TopGraph allowed us to quantitatively examine aspects of membrane-protein topology. We found that the majority of membrane spans in experimental structures were assigned negative apparent insertion energies and favorable orientation preferences (the positive-inside rule), suggesting that even in large membrane domains, spans must individually encode sufficiently favorable interactions with the membrane for insertion and orientation (Fig. S4). We additionally noticed that more than a third of large membrane domains have polar segments away from their termini that are nevertheless inserted to locate a greater number of positive charges in the cytoplasm. To be sure, a relationship between insertion and the positive-inside rule was recently noted by von Heijne, Elofsson, and coworkers, who showed that positive charges could drive the insertion of proximal segments (3, 4). Our results generalize this observation and suggest that the distribution of charges across the entire protein, rather than only in the proximity of polar segments, may drive the insertion of polar segments located away from the protein’s termini. Whereas the orientation bias from a single positive charge (∼2 kcal/mol) (21) is smaller than the average net contribution from the insertion of a typical membrane-spanning segment (5–7 kcal/mol), the fact that a large membrane domain may have a dozen or more positive charges distributed across the entire protein provides a large and previously unnoted driving force for inserting polar segments. Although polar residues in membrane proteins are often linked to crucial functional features, such as oligomerization, substrate binding, and conformational change, high polarity undermines membrane insertion. We therefore speculate that the positive-inside rule has an important role in determining the architectures that underlie membrane-protein function. This insight may in the future help design altered or new membrane-protein functional sites. TopGraph may be used to test hypotheses on the relative insertion propensities of natural and engineered proteins. Furthermore, our observations of high prediction accuracy recommend the dsTβL scale as the implicit-solvent term in structure prediction, design, and dynamics of membrane proteins.

Methods

Removing Signal Peptide, Highly Charged, and Nonhelical Segments.

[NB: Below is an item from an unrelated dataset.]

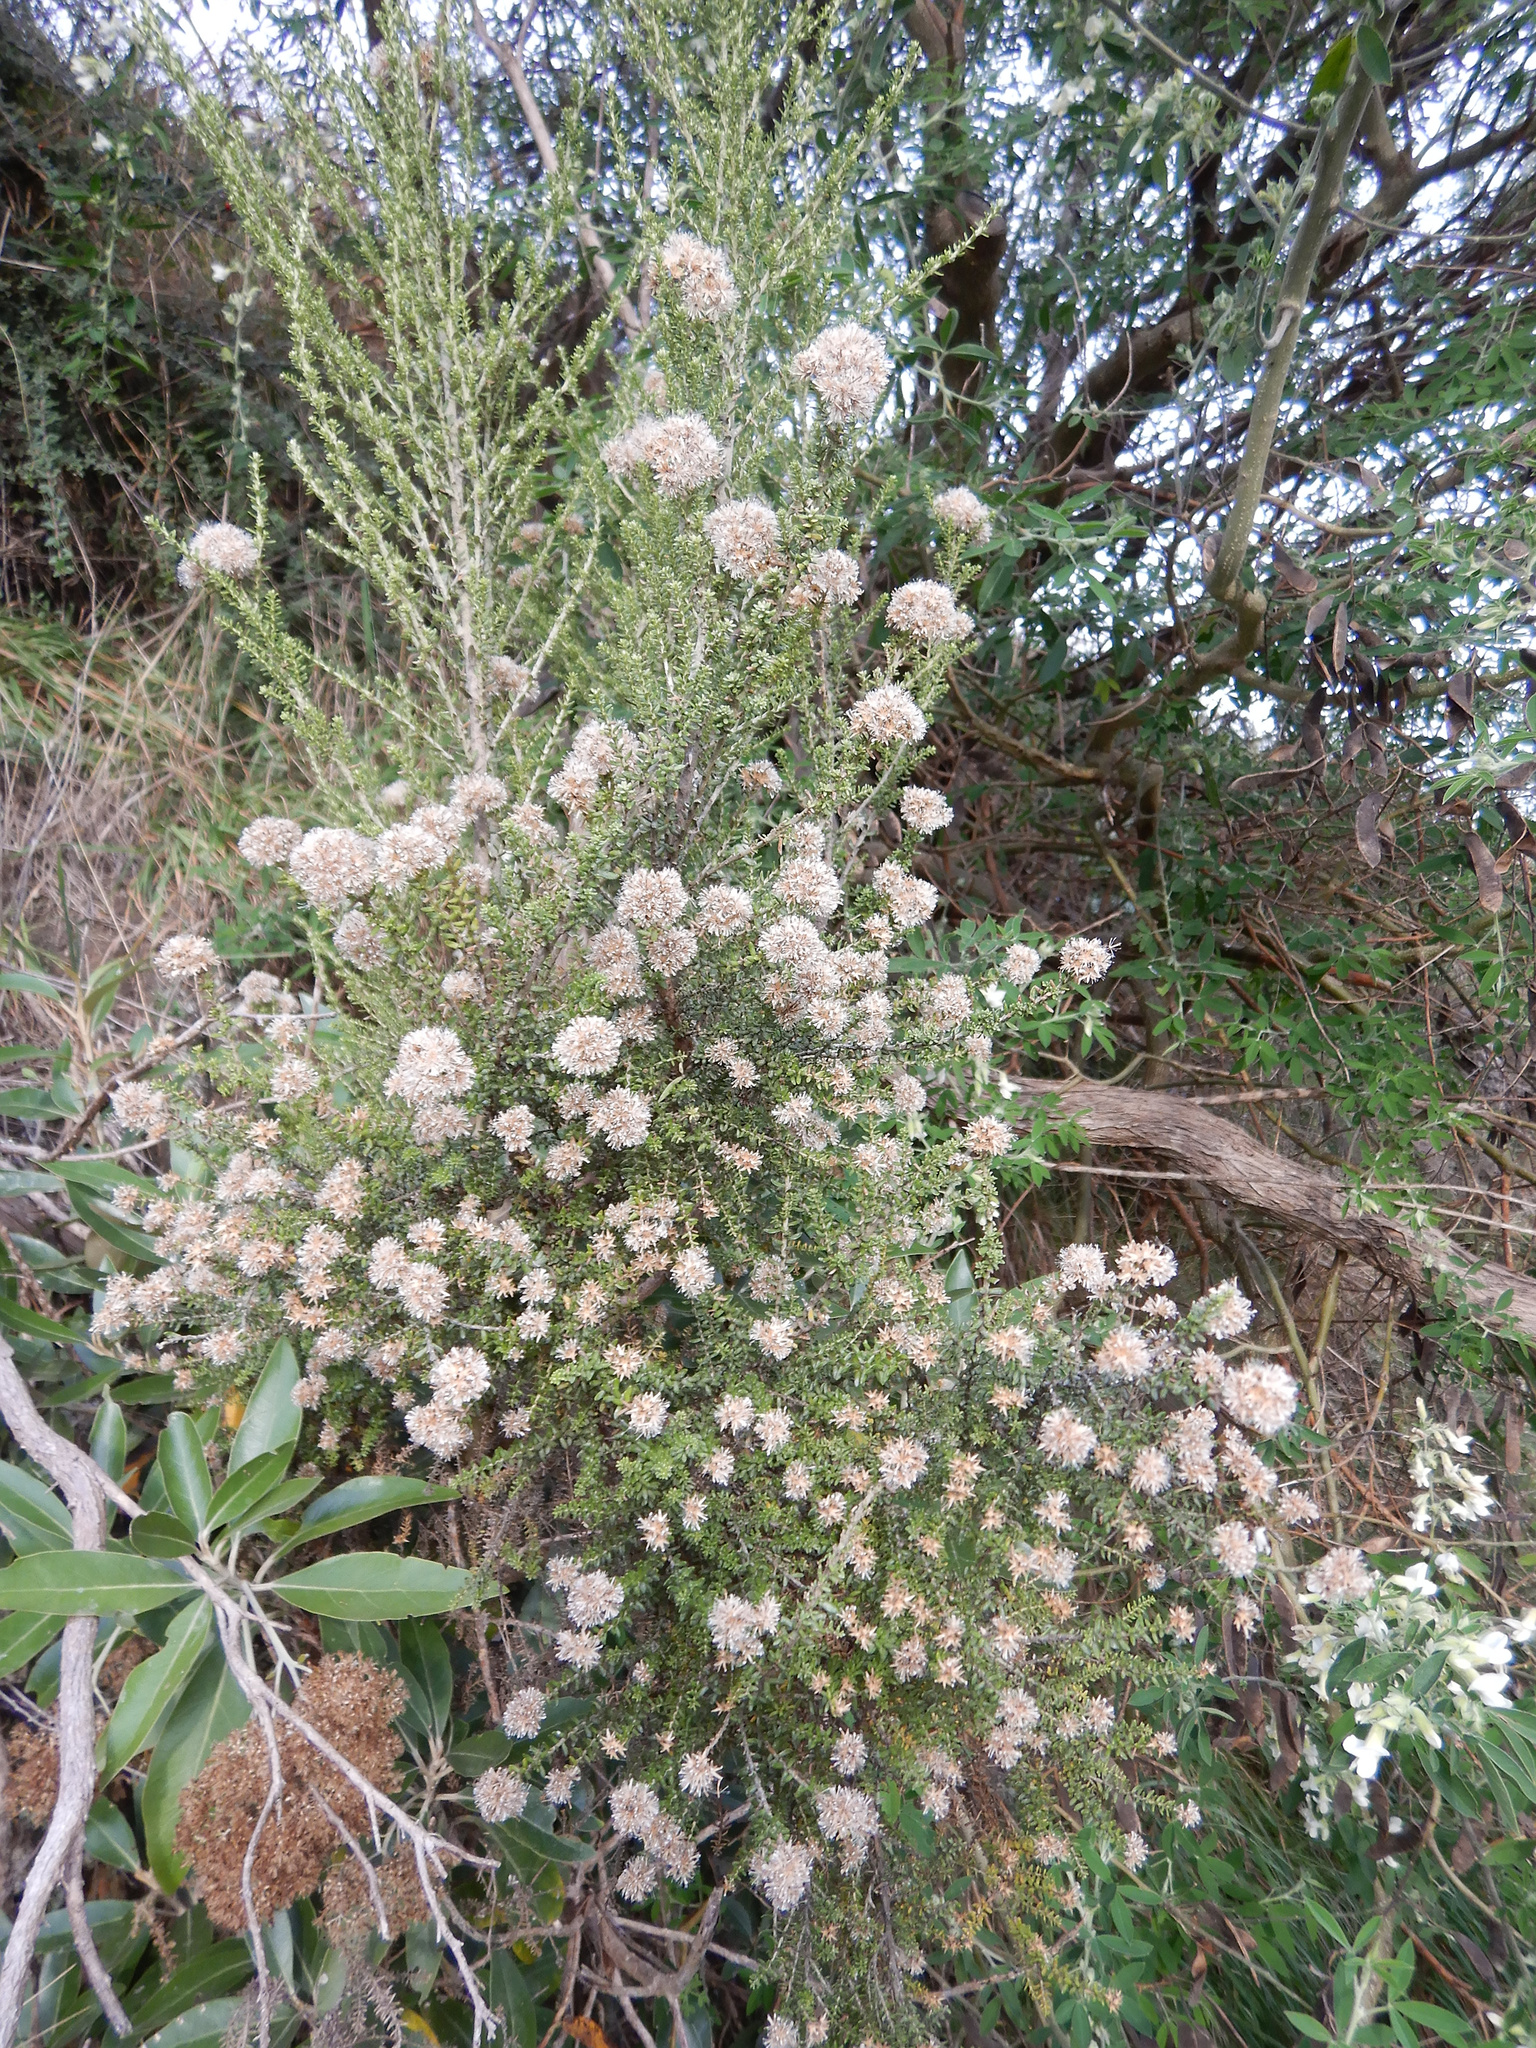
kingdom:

Signal peptides, nonhelical segments, and polar/charged subsequences were prefiltered as described in SI Methods.

N- and C-Terminal Sequence Contributions.

The $\mathrm{\Delta }{G}_{insertion}^{app}$ for every subsequence is supplemented by the contribution of Arg, Lys, and His in subsequent five residues, as described in SI Methods.

Multiple-Sequence Alignments.

Multiple-sequence alignments are generated as described in SI Methods.

Topology Prediction Using MSA-Based Location Constraints.

The use of MSA-based constraints is described in Fig. S2 and SI Methods.

Source Code.

The source code is available at https://github.com/FleishmanLab/membrane_prediction. See SI Methods for more details.

TOPCONS and Lep-Based Predictions.

The acquisition of data from the TOPCONS server and the Lep insertion scales is described in SI Methods.

Data Acquisition.

The acquisition of the dataset is described in SI Methods.